Published: 9th September 2013
There is no doubt that a new era in the UAE's property market is emerging from the world economic crisis. In the wise words of the Regional Managing Director of leading global real estate consultancy, Jones Laing LaSalle, in a buoyant real estate market people are less discerning about the quality of what they are buying, but then as the market shrinks there is a ‘flight to quality’. This statement was made a year ago and how insightful these words were with regards to the Dubai real estate market correction that followed.
Advisory Group have also seconded this statement, pointing out that the region's real estate sector will re-adjust and become a market driven by demand, where need and customer preferences, as opposed to greed from frenzied speculators, will determine market prices.
On this basis, even though the overall price declines are set to continue across most real estate assets in 2009, developers that deliver on the quality they promised will be rewarded, while lower quality units will face the deepest price reductions. An average assumption by leading real estate advisory groups is that sale prices are likely to fall on average by 20% for apartments and 35% for offices. Villa prices, on the other hand, are likely to remain fairly stable.
Stagnating income levels in Dubai, driven by a hurting economy, mean that increased liquidity and widely accessible lending will be the key factors determining how and at what point the region's property market will be back on the ‘road to recovery.’
Maintenance fees are a real cost to investors and one, which unfortunately, many buyers have over looked during the frenzied buying activities of recent years. The ‘double-hit’ to buyers of lower quality units is the fact that maintenance fees and other hidden costs will mount up as the common areas constantly require up-keep and replacements. The disappointment at having been quoted low anticipated maintenance fees by over zealous sales consultants will be rife amongst this investor segment, once the real costs become clear.
At the other end of the market, however, the higher quality units, usually sold by higher quality sales people which a more realistic approach, will be likely to stick within the forecasted maintenance fee estimates.

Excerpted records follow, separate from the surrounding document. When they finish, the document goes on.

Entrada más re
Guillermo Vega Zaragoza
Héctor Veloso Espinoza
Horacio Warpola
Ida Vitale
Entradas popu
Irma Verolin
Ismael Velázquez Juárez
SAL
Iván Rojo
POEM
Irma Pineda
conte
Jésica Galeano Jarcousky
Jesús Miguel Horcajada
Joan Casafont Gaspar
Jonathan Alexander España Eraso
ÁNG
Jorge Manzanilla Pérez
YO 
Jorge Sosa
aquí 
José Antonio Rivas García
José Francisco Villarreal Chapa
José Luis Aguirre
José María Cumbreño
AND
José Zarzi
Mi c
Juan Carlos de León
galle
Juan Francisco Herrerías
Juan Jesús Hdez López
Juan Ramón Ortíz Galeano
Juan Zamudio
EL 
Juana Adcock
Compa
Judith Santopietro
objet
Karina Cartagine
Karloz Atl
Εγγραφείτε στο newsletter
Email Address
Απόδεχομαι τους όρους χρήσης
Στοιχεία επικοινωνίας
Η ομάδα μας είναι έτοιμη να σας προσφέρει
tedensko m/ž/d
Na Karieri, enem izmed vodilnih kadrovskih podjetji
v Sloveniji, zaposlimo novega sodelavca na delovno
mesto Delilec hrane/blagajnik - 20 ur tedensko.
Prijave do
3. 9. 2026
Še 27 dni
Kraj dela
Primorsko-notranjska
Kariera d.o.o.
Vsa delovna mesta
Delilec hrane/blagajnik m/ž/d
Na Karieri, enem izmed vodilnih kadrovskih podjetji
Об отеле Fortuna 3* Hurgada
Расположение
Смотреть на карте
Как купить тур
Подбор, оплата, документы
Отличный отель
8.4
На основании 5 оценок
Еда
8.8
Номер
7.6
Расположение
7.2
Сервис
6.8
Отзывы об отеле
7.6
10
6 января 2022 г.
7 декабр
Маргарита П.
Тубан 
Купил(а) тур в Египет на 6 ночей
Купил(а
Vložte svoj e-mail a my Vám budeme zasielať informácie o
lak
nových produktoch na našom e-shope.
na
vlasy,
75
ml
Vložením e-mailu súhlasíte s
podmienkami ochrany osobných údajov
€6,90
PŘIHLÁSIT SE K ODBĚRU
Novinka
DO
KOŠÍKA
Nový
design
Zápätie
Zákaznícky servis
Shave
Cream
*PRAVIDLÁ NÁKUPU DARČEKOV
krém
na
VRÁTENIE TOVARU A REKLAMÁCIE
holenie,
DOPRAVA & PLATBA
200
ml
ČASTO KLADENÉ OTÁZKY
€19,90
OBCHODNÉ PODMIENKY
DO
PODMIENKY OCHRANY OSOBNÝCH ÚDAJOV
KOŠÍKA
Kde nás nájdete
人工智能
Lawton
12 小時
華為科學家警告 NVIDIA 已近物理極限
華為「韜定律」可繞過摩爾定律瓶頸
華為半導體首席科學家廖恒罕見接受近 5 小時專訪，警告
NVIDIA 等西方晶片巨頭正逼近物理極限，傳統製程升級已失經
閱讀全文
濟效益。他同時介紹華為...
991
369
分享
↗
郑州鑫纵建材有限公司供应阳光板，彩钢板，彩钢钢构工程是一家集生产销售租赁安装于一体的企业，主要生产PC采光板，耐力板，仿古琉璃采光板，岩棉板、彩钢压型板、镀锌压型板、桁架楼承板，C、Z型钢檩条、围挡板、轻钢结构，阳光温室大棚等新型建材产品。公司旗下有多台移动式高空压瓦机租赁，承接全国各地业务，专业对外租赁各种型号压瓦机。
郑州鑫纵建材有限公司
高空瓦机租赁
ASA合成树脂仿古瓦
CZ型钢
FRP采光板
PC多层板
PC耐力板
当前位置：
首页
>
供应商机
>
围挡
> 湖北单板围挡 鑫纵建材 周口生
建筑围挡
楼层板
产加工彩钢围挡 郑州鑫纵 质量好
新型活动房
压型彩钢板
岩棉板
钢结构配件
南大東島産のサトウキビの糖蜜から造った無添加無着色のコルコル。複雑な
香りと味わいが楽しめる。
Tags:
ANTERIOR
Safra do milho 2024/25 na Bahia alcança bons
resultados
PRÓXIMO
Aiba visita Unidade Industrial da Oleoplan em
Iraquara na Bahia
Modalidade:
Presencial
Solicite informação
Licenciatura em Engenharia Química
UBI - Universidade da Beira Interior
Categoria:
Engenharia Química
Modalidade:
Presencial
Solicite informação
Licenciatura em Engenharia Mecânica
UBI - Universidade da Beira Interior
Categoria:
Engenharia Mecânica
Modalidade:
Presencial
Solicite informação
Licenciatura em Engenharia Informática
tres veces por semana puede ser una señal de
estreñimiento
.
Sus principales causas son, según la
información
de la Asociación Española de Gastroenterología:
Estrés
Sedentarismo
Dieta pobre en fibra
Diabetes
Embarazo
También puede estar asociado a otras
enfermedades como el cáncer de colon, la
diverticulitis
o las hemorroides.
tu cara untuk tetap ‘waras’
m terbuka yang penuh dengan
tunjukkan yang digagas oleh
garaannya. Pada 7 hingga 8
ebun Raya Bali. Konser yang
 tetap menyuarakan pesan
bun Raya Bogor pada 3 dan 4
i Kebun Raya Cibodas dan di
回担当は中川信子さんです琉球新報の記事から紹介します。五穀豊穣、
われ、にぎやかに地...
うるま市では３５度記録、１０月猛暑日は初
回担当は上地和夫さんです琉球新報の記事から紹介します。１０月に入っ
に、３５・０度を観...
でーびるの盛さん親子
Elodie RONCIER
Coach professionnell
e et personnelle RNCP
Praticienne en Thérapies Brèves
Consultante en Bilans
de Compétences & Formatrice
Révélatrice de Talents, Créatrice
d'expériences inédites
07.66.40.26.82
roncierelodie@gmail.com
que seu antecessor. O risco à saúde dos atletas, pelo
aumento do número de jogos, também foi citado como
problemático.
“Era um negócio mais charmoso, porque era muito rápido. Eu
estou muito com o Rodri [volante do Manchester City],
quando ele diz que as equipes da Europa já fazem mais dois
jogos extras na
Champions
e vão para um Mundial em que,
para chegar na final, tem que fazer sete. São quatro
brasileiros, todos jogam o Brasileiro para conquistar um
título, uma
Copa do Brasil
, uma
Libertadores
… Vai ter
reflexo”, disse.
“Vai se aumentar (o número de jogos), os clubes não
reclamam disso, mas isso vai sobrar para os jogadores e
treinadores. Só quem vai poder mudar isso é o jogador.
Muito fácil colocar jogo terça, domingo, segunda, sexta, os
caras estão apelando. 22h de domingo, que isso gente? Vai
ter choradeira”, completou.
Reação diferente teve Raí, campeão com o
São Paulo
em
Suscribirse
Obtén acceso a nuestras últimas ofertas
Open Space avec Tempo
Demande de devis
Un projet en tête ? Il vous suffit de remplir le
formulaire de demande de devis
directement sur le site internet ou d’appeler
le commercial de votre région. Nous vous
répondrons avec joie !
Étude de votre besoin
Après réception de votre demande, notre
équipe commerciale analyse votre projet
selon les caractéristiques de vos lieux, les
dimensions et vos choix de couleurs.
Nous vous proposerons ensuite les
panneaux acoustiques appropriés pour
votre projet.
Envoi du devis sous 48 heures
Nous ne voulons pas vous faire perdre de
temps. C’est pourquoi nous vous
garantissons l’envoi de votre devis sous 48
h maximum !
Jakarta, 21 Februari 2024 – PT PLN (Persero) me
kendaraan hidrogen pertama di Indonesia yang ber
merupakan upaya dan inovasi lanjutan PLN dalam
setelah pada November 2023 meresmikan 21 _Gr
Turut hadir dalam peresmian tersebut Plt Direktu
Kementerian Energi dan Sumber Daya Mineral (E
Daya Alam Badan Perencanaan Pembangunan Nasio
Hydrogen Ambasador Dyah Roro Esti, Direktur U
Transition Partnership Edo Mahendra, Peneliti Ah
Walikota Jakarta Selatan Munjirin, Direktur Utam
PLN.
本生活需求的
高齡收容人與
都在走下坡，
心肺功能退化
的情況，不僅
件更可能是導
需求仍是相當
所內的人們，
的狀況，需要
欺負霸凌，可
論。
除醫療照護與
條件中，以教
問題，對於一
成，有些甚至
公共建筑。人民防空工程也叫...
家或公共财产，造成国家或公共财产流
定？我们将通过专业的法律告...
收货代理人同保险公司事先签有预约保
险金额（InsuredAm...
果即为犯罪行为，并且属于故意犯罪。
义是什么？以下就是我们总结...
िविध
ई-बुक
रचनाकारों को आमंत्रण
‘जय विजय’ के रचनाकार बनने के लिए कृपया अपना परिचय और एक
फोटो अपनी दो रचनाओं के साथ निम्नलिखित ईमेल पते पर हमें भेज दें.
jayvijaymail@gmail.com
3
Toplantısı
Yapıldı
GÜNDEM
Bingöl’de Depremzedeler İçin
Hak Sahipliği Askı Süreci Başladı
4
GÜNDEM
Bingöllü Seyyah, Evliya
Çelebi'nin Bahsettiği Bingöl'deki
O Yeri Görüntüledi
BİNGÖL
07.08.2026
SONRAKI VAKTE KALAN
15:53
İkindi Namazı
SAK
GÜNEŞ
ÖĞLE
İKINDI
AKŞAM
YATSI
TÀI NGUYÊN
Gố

The Arabian Ranches provides a real life case of true quality prevailing. On final delivery of the early phases, prices rocketed. This was not merely due to the supply/demand equation but was more down to fact that buyers could see, touch and physically experience the quality of the villas. Once they then compared the quality to other ‘ready properties’ the buyers were more prepared to pay a higher price than for inferior quality. This was a very telling period when one considers that investors were paying equal prices off–plan for other villa projects at the same time as the Arabian Ranches project was an off-plan investment.
In summary, this real estate correction has highlighted that an investor serious about a sustained investment which can survive high and low points in the world economy cannot compromise on one particular investment criterion, quality.